We were warned to expect gusts of up to 75mph but, thankfully, it wasn’t as bad as that here.

Overnight Friday into Saturday was a pretty chilly night with the temperature falling to 2.4C (36F).

Saturday started dry but overcast with a cool wind and Storm Dierdre arrived during the afternoon.


Photo of heavy rain on Saturday afternoon

Heavy rain on Saturday afternoon


The wind strengthened as the day went on and it started raining heavily soon after lunch.

The temperature only reached 1.9C (35F) and the highest average wind speed recorded at St Bees Head, which is the nearest weather station to us, was 45mph, gusting 63mph.

Sunday was cloudy but dry with the sun breaking through the clouds at times. The temperature peaked at 6.1C (43F) and the top average wind speed was 19mph.

It rained overnight but it was dry and sunny from first thing on Monday morning. It stayed fairly bright during the morning with the cloud cover increasing as the day went on.

The top temperature was 7.3C (45F) and the top average wind speed was 25mph, gusting 36mph.

Overnight Monday into Tuesday was another very windy night with the average wind speed reaching 44mph and gusts of up to 57mph.


Photo of wet and windy Tuesday at Maryport Marina

Wet and windy Tuesday at Maryport Marina


Tuesday was a very wet and windy day with the wind speed reducing as the day went on. The top daytime average wind speed was 43mph, gusting 62mph, at 10am.

We had a fine and dry start to the day on Wednesday, but it started to rain just after lunch. It then cleared up for a while before raining again during the evening.

The top temperature was 6.9C (44F) with the average wind speed reaching 24mph, gusting 33mph.

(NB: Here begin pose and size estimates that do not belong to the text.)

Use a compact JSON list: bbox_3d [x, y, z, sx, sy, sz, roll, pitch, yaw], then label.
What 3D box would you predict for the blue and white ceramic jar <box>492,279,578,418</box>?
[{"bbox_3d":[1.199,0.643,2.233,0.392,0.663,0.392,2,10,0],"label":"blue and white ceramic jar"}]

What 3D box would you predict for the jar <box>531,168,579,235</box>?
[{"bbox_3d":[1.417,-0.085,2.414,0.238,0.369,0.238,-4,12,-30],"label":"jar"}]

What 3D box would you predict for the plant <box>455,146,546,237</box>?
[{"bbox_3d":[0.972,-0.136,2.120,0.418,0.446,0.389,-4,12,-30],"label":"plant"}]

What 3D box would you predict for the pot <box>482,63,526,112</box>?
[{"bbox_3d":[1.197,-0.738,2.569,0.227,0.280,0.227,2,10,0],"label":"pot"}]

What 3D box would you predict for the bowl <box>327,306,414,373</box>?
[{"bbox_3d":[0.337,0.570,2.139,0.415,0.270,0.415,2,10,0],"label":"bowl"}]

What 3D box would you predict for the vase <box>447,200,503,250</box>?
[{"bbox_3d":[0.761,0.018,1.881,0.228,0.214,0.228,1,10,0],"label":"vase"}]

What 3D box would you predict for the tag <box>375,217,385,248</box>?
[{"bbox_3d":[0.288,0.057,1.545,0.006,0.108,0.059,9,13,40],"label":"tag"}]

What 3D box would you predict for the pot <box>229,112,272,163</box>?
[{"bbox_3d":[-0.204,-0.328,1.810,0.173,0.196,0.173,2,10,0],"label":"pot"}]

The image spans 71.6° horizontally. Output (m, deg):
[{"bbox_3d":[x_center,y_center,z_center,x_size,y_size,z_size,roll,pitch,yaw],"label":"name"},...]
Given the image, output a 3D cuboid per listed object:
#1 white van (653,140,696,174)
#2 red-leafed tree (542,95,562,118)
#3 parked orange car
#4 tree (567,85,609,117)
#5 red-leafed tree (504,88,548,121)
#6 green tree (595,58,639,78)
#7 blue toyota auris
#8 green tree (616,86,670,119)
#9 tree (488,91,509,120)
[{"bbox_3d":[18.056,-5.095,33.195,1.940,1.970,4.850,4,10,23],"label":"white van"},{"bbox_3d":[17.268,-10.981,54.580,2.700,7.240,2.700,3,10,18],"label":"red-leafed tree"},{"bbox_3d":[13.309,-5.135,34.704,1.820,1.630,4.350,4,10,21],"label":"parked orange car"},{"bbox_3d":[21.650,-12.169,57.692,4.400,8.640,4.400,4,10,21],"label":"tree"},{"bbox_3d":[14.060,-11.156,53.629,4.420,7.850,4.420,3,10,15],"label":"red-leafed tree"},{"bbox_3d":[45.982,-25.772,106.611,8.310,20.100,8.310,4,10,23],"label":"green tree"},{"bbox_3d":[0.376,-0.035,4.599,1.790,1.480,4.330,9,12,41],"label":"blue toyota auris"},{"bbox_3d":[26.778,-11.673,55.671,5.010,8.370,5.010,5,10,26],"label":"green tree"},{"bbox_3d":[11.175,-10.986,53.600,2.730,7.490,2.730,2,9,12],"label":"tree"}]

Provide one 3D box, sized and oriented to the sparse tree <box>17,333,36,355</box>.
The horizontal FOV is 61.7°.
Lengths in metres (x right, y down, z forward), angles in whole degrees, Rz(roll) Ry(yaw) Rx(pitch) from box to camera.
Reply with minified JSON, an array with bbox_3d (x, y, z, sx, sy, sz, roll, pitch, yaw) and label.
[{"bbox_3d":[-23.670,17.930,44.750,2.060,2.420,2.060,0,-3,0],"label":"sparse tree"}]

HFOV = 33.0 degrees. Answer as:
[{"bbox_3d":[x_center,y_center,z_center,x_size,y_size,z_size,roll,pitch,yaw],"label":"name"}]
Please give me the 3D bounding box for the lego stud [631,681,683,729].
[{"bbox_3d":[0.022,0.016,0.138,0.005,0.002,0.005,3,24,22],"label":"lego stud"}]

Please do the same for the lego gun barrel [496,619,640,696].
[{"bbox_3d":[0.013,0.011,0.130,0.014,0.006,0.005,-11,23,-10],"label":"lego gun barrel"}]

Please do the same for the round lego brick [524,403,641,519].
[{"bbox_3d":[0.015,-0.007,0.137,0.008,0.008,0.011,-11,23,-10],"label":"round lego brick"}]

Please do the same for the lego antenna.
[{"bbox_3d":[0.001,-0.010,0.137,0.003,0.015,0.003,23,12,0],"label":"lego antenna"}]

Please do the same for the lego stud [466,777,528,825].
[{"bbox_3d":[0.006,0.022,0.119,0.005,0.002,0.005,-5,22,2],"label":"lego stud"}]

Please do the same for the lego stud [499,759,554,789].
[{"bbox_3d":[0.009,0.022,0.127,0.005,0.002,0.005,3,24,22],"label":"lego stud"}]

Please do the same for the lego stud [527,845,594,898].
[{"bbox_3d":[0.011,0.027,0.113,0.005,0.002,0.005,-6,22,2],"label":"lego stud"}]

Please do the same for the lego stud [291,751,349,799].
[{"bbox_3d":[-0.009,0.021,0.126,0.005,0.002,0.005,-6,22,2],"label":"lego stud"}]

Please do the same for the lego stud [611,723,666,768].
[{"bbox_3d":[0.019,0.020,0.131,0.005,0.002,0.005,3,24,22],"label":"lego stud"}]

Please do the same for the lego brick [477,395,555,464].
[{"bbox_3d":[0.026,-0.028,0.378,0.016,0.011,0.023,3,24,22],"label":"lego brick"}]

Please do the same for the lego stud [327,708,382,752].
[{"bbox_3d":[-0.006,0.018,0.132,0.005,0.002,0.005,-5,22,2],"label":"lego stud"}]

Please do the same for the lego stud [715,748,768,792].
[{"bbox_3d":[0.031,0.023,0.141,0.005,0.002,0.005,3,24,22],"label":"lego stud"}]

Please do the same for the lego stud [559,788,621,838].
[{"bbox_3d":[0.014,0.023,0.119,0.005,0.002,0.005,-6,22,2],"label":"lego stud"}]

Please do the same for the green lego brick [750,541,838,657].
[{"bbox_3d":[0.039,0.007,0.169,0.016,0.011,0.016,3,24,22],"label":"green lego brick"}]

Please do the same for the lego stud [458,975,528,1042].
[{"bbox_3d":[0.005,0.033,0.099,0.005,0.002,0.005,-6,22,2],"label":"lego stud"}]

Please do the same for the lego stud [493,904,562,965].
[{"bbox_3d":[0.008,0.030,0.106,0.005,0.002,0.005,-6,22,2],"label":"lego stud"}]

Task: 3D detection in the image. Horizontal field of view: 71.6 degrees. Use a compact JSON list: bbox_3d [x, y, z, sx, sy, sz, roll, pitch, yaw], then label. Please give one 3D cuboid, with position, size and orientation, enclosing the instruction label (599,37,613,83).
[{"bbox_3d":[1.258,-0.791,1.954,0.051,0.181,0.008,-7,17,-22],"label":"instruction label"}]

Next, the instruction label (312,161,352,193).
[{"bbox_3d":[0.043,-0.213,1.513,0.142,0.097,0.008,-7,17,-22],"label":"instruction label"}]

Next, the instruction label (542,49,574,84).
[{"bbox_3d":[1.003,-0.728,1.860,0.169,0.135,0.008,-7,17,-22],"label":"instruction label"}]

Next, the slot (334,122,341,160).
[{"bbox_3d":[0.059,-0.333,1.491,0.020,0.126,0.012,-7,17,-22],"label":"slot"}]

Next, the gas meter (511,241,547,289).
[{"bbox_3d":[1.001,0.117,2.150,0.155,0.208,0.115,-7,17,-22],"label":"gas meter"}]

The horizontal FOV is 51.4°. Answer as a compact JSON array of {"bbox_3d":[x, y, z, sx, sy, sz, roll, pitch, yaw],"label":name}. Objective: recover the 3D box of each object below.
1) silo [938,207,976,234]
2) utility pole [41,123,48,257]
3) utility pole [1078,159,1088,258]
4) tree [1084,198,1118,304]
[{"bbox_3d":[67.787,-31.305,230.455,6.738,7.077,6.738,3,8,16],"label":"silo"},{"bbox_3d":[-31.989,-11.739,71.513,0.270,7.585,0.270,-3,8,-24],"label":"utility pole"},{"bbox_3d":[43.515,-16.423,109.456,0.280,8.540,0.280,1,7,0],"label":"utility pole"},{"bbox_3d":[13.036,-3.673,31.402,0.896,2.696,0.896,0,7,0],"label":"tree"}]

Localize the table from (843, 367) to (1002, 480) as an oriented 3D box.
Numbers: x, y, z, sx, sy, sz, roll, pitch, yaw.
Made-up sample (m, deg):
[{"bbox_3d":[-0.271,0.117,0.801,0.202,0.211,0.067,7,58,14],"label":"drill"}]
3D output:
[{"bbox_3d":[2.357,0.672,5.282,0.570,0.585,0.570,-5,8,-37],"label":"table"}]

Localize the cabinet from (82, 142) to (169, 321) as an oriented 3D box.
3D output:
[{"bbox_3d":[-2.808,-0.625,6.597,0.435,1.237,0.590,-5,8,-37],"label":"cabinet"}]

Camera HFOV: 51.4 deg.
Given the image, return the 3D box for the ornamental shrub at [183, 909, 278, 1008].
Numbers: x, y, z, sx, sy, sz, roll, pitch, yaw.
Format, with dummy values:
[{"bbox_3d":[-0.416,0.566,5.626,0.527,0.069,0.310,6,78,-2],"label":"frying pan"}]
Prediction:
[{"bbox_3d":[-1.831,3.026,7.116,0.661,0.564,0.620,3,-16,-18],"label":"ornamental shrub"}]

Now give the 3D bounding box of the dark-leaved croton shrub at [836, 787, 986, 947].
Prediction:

And yesterday (Thursday) started dry and cloudy with rain and a rainbow late morning. We then had heavy showers for the rest of the day.


Photo of a rainbow near the Aquarium while we were eating Christmas dinner on Wednesday

A rainbow appeared near the Aquarium while we were eating Christmas dinner on Wednesday


The top temperature was 7.6C (46F) and the average wind speed peaked at 23mph with gusts of up to 30mph.

And, so far, today (Friday) the weather has been grey and damp.